Of course, more often she would give me that slightly concerned, mostly exasperated look that said she had to go to work and couldn't stay home with a maybe sick kid. I never had to go to school really down and out sick, but there were plenty of days when a tummy ache or sniffly cold was not enough to warrant staying home. So what did I learn? Don't pay attention to those signals. If you're not dying, get yourself up and get moving. Responsible people ignore ill health ---- or any health, for that matter ----- and don't let their classmates/teachers/teammates/co-workers down. The corollary of that is, take this pill or medicine or powder or syrup and just keep going. There's a remedy for everything and staying home is for sissies.
It's probably not a far reach from never admitting illness to always being fine. "How are you?" "Fine, fine." If I don't feel fine, I can always take a pill, take a drink, yell at someone, bitch and moan about other people's incompetence. . . There's some sort of remedy out there, something to take my mind off of the pain.
I've been researching some diseases lately to include them in my current novel. Smallpox, diphteria, measles, whooping cough, malaria, scarlet fever, polio . . . there's a nearly endless list of the conditions that killed generations of our forebears. Disease was a constant threat and could strike at any time. Because there was so little reliable medicine available, people had a respect for sickness that we don't share anymore.

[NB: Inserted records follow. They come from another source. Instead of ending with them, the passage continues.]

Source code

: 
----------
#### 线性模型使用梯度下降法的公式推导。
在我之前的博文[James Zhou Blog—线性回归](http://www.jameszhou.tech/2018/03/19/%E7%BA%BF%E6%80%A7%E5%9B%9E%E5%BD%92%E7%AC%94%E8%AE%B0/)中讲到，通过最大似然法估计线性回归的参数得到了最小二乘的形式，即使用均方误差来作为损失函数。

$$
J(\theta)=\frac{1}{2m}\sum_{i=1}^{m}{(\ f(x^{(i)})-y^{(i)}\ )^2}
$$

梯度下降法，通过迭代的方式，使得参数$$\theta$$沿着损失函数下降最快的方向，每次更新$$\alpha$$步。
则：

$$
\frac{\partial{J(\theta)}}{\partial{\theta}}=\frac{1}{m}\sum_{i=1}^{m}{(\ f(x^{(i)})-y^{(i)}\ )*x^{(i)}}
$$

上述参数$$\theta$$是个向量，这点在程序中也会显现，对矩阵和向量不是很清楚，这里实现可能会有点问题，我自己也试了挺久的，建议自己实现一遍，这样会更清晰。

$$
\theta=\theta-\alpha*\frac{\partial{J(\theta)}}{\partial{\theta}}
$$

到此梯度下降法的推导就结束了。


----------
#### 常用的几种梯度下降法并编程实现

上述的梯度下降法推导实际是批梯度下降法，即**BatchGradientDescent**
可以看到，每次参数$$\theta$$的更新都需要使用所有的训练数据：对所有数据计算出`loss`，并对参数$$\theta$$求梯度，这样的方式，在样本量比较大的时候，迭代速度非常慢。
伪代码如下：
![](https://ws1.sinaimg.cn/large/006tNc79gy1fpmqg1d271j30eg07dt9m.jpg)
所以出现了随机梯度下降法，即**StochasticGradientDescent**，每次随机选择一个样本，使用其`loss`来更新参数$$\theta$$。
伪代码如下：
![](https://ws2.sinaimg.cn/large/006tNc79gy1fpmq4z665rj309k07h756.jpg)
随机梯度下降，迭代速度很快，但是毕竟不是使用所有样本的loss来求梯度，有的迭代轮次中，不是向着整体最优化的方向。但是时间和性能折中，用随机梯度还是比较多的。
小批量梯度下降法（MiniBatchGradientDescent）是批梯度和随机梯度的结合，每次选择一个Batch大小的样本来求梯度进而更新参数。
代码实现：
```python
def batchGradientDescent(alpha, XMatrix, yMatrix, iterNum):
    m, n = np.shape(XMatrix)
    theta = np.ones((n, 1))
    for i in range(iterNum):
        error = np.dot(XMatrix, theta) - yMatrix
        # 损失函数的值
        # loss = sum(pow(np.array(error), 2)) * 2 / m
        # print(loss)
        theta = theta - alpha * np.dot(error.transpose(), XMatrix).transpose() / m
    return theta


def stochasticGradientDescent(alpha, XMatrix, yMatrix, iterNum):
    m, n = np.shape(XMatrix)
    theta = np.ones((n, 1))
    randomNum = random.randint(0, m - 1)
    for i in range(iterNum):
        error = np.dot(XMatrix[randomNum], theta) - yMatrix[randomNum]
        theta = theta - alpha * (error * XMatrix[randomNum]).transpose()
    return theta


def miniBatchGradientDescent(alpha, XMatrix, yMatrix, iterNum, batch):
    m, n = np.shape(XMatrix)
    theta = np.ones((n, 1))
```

Antibiotics and other medicines have created a revolution. The epidemics that used to wipe out whole families and entire villages, have been largely controlled or extinguished, at least in the industrialized world. Now we succumb to chronic, lifestyle diseases ---- high class problems, as we say in AA. Too much food, too much alcohol, too little hard work and exercise. They'll kill you just as certainly.
I have not been infectiously sick since I stopped teaching a year ago. We have a remarkably healthy household, and I'm grateful for that. I harbor a lot of superstitious behavior and beliefs about that, but cut me some slack. It seems to be working. Probably the biggest thing, though, is that I no longer have to be around children and co-workers who have learned the modern protocol for sickness ---- if you're not on death's door, go to work! After all, the world can't get along without you.